> _WHAT YOU HAVE TO DO_: Reproduce the rows below word for word, from their first line through the line that contains "List each element's", and stop there.

> _DATA PROVIDED_:
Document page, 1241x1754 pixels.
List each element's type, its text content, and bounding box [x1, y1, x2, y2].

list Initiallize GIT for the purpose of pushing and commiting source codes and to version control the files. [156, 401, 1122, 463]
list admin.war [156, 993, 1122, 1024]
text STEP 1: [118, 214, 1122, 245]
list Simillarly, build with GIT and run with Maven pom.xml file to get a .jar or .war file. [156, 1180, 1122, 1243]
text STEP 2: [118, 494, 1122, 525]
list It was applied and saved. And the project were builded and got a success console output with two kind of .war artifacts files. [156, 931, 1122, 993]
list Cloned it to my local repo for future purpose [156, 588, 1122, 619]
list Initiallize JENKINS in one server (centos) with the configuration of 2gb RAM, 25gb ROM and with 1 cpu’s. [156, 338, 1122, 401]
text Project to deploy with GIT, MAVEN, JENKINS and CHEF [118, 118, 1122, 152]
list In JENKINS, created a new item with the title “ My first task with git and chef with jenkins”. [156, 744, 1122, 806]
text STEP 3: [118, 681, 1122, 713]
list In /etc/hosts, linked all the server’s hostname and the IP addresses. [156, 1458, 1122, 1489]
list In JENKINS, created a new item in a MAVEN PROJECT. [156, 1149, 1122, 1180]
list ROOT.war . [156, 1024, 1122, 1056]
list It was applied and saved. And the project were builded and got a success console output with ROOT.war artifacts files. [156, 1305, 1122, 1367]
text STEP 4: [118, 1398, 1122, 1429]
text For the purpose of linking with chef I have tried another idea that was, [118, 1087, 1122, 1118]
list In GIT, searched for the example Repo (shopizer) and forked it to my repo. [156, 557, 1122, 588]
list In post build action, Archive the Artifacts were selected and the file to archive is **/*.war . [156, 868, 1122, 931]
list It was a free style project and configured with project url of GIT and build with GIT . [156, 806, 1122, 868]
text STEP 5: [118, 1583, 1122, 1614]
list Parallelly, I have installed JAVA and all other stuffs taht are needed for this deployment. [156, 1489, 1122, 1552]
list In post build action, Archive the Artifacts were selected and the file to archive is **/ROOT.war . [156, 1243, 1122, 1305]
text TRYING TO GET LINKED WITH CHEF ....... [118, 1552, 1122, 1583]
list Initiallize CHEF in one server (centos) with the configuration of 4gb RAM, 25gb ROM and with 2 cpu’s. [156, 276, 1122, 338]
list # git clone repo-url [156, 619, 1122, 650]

> _COMPLETED EXERCISE_:
Document page, 1241x1754 pixels.
List each element's type, its text content, and bounding box [x1, y1, x2, y2].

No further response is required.